I have already dealt with the issue of the length of detention. I must admit that I fail to understand the concern of the hon. Member for Woking concern about religious profiling, although I understand that he raised it as a third-hand issue. No record will be made of people's religion as a registrable fact in the register. It will not allow people to do religious profiling; that is not the intention and there is no power to record people's religious affiliations.

Photo of Mr Humfrey Malins

Mr Humfrey Malins (Shadow Minister, Home Affairs; Woking, Conservative)

I should like to correct the Minister. He has properly addressed the issue, but I do not think that he intended to say that such concerns were necessarily mine. I made it absolutely plain that I was putting forward concerns expressed to me for his comment. I am grateful to him for commenting on them.

Photo of Mr Des Browne

Mr Des Browne (Minister of State (Citizenship, Immigration and Counter-Terrorism), Home Office; Kilmarnock & Loudoun, Labour)

I am grateful to the hon. Gentleman.

The hon. Member for Sheffield, Hallam asked about the interaction of clauses 19 and 20. In so far as I understood him, and I think that I did understand him clearly, his interpretation of the two clauses was correct. Subsection (4) would allow

''The provision of information falling within the provisions under paragraph 9 of Schedule 1'',

which is about the records of information provided from the register. It would allow the provision of such information to the police, the Inland Revenue, Customs and Excise and Departments. Provision of such information could also be authorised for criminal investigations or proceedings, but only if it were for purposes connected with the prevention and detection of serious crime. That will allow a higher threshold to apply when the information provided relates to an individual's use of an ID card, rather than to what might be called static information, such as names, addresses and other information clearly about identity.
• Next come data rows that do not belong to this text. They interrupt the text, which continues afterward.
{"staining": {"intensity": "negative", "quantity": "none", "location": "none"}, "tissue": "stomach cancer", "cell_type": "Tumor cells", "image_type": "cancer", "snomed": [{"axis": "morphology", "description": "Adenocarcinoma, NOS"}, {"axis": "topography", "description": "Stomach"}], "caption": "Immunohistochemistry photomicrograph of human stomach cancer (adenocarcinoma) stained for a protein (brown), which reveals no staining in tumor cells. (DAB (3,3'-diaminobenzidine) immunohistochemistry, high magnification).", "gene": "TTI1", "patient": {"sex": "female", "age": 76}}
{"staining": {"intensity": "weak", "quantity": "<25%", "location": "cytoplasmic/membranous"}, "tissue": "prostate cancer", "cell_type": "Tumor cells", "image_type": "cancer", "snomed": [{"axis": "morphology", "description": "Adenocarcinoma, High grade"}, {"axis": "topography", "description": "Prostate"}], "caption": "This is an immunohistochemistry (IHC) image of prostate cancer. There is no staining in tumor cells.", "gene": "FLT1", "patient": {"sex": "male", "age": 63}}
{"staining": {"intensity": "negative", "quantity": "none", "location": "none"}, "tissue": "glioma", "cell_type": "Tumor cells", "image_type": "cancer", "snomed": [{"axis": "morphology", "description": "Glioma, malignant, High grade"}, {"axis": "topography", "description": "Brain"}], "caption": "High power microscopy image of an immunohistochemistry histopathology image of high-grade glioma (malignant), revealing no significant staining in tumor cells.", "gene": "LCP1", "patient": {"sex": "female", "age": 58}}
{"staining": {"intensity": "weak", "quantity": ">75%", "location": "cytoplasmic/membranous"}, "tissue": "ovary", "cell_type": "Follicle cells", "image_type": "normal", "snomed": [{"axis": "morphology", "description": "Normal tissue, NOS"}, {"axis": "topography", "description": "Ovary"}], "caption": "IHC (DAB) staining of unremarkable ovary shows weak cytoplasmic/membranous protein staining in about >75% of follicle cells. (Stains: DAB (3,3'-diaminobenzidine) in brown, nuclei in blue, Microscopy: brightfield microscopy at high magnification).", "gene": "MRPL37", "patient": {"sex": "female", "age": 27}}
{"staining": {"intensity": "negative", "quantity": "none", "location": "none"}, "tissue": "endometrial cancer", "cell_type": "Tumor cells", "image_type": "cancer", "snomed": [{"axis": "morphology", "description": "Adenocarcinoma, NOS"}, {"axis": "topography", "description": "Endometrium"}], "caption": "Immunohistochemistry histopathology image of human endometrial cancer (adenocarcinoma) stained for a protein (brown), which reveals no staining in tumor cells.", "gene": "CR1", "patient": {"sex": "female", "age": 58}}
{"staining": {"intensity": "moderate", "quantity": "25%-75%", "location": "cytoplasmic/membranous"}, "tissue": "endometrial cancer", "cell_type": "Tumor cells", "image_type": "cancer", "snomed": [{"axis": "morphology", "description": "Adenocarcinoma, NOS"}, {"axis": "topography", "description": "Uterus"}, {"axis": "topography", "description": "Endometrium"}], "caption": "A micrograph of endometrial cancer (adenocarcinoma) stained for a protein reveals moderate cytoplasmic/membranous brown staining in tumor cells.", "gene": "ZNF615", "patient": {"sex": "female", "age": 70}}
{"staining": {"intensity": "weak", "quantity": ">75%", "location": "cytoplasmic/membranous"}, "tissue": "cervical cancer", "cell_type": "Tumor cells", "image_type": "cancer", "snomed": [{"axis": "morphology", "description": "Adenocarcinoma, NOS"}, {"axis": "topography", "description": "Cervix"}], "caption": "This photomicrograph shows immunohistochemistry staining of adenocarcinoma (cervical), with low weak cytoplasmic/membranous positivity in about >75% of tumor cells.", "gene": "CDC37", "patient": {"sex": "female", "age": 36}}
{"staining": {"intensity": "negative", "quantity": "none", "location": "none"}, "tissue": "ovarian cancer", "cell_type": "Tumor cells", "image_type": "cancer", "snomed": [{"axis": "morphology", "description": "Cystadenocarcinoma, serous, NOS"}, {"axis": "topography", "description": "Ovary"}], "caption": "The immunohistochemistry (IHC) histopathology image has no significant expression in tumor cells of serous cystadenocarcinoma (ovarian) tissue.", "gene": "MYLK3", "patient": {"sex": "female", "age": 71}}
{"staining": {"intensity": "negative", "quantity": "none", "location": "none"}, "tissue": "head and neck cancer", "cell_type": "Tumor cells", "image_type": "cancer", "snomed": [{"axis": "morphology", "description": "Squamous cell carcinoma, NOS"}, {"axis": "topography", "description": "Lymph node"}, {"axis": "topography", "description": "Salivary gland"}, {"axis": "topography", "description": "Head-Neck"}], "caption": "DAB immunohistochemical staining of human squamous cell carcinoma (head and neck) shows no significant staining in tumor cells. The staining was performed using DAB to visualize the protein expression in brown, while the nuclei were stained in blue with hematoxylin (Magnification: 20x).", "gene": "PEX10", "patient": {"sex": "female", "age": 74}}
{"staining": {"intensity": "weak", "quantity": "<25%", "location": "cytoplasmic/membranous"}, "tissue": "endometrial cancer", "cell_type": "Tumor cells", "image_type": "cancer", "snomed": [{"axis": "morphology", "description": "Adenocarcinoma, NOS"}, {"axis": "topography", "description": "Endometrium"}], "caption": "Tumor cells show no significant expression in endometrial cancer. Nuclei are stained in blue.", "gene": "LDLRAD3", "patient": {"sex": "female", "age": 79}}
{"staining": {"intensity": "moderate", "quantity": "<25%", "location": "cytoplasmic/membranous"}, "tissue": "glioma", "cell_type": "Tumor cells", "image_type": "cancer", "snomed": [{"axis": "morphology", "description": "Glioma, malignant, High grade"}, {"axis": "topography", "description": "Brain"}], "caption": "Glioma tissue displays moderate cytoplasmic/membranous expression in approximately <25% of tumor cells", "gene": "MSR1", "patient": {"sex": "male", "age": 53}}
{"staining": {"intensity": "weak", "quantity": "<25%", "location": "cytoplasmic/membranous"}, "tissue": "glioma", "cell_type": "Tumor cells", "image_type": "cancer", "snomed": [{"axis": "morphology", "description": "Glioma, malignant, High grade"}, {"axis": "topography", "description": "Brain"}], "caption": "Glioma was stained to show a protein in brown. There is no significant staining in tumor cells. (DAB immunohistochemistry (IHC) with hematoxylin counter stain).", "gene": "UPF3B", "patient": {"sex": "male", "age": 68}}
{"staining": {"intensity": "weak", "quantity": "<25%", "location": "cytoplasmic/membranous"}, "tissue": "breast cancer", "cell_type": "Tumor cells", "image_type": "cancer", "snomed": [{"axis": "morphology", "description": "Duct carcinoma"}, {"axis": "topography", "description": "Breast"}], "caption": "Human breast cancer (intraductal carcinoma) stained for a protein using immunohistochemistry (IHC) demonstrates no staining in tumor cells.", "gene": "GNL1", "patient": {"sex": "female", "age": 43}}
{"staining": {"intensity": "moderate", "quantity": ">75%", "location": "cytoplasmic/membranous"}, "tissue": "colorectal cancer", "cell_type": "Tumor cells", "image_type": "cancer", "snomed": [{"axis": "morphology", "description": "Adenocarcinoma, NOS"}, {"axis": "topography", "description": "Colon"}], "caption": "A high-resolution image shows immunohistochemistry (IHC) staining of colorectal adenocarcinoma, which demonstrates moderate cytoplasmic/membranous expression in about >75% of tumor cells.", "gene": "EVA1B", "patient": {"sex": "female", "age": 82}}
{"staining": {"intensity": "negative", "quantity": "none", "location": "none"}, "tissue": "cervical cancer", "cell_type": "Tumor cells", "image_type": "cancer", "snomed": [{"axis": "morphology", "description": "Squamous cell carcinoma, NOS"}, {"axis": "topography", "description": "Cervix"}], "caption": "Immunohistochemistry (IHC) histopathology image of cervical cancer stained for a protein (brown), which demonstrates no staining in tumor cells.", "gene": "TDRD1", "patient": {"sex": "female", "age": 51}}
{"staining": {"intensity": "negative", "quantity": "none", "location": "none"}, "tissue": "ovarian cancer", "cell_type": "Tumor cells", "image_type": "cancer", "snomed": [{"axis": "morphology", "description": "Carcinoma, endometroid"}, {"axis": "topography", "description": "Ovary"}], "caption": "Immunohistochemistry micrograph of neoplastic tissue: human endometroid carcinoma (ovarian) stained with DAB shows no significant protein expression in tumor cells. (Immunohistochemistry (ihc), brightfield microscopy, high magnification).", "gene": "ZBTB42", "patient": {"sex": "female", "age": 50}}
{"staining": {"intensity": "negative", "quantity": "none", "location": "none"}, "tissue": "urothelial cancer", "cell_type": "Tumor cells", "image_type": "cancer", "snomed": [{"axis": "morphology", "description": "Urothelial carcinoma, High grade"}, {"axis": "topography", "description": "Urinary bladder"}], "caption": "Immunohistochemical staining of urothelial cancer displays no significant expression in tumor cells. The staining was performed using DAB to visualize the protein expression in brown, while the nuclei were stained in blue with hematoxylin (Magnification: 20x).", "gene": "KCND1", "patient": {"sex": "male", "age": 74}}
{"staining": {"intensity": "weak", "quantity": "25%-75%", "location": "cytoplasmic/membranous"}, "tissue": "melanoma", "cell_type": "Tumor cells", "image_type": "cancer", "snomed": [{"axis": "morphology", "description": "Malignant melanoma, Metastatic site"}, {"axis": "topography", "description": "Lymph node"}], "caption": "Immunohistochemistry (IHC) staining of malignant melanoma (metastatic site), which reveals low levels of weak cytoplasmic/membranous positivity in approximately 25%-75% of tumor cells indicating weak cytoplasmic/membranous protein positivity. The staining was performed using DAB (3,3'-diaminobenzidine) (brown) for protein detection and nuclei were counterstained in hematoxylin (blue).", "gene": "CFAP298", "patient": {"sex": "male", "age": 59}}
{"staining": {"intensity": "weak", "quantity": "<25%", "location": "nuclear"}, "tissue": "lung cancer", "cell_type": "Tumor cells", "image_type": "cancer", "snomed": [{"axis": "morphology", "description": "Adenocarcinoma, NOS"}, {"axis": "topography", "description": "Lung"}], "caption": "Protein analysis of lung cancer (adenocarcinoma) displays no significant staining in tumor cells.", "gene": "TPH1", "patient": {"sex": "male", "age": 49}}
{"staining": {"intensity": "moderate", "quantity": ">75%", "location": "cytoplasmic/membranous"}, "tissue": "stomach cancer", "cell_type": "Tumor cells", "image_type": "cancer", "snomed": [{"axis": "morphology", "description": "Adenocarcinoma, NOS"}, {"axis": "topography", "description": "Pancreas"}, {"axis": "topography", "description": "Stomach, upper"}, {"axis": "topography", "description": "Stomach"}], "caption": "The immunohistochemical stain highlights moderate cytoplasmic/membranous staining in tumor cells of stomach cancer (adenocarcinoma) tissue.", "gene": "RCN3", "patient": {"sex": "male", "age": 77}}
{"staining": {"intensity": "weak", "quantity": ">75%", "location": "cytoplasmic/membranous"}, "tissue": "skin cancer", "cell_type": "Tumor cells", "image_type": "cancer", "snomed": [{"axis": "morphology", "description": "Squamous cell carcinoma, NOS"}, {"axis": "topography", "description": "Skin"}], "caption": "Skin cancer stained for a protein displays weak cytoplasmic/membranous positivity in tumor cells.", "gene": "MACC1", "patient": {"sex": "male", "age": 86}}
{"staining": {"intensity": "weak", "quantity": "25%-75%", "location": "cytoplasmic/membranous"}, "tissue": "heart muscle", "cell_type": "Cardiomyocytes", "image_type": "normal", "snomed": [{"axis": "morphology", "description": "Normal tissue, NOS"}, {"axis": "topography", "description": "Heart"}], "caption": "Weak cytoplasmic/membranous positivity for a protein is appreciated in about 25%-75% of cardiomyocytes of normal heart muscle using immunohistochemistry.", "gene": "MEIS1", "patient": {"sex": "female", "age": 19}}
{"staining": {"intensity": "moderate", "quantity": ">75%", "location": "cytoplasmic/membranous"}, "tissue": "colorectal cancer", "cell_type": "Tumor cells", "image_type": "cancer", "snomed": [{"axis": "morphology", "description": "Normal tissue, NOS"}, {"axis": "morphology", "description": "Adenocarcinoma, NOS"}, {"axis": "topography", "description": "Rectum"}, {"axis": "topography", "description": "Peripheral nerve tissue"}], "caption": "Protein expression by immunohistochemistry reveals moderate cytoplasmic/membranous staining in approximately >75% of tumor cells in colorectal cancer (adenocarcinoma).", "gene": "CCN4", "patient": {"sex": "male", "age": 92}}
That information may be provided to certain persons under other clauses, of course, and it is right to give the example of the security services, which are mentioned in clause 19(2). That clause is needed to ensure that the Bill is clear about the circumstances in which, and for what purposes, information can be provided without consent. A consistent thread runs through the Bill. Other than those agencies with particular responsibilities in relation to national security, which have their own statutory framework as a justification for having access to such information,   access for the investigation of criminal or related matters is restricted to the prevention and detection of serious crime, which is defined in clause 43.

I hope that that deals with all the matters that hon. Members have raised. I think that it does, with the exception of that raised by the hon. Member for Newark (Patrick Mercer), who asked me to speculate on the interrelation between these provisions and a piece of legislation that was described in the broadest of terms by my right hon. Friend the Home Secretary yesterday. I regret that until the detail of that legislation is drafted, I will not be able to do for the Committee what the hon. Gentleman has suggested and I cannot assist the Committee any further on that point.

Question put and agreed to.

Clause 20 ordered to stand part of the Bill.